There is another style of replication that databases follow in which update operation is not bounded by a leader node known as leaderless replication. Databases implementing this replication are also famously known as Dynamo-style databases as this was initially implemented in production by Dynamo followed by other open source projects such as Cassandra.
In this implementation client sends writes to several replicas. Some implementations also position a coordinator node that performs this operation on behalf of the client so that client only needs to talk to coordinator node. Note that coordinator node is an abstraction over sending the request to multiple replicas and has no input in the ordering of operations being processed.
Handling Node Failure
So if we don’t have a leader, do we really need to worry about failure of a node? How do we perform updates in case of node failure?
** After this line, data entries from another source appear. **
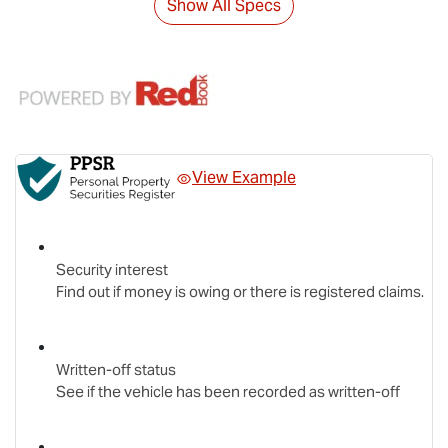
Show All Specs
View Example
Security interest
Find out if money is owing or there is registered claims.
Written-off status
See if the vehicle has been recorded as written-off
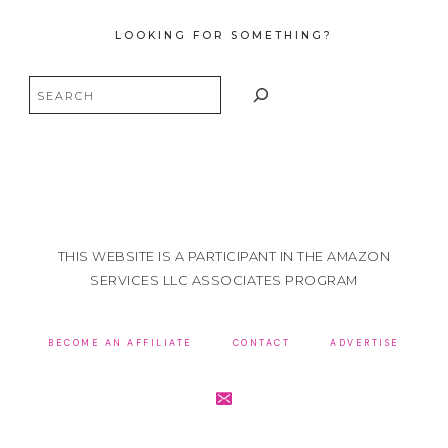
LOOKING FOR SOMETHING?
Search
THIS WEBSITE IS A PARTICIPANT IN THE AMAZON
SERVICES LLC ASSOCIATES PROGRAM
BECOME AN AFFILIATE
CONTACT
ADVERTISE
Consider that we send our update operation to 3 replicas of which one of the replica nodes goes down. Do we need to handle node failure like we did previously? Well this is where leaderless replication shines. We can decide on a vote based system where if we get an acknowledgement of update from majority of replica nodes, we will return a success to client for the update operation.
But what happens during a read operation? As we do know that the failed node can come back in case of a false failure due to network issues and we will get stale value if we try to read from it as we have not performed update operation on this node. Therefore leaderless replication handles read operations a bit differently. Rather than sending out read to one of the replica nodes, it sends out to multiple replicas and picks up the most updated version from the set of results it gets. Most updated values can be defined by version number or any other ID that demonstrates happens-after scenario.
Though our end goal in any data storage system is to ensure that all the nodes have an updated copy of data. So what do we do with the node that failed and is now out of sync with the global storage state?
- Read repair: During the read request, after the client decides on the most updated value it can easily figure out which nodes are out of sync. So it can write back to that node with the most updated value.
- Anti-entropy process: Background jobs can look for differences in data stored among the replica nodes and update any missing data. This process is similar to balancing two ledger books and ensuring they look the same after the balancing is finished.
Both the above approaches have their respective pros and cons. With the read repair system, the out of sync node is immediately updated with the most recent value. Though it will work only for values that are frequently read and we will miss out on syncing the resources that were once created but not read back in the future. Anti-entropy solves this problem as it looks at the total diff and not only the values that are read. But it comes with significant delay as the diff’s among the nodes can be high in volume and hence time taken to sync-up two nodes can increase with the size of diff.
Another area of challenge with leaderless replication is when we write or read resources from a group of nodes. Ignoring failures and deciding on a majority introduces a concept called Quorum. Leaderless replication depends upon it for performing operations on data stores and getting quorum right is a difficult problem.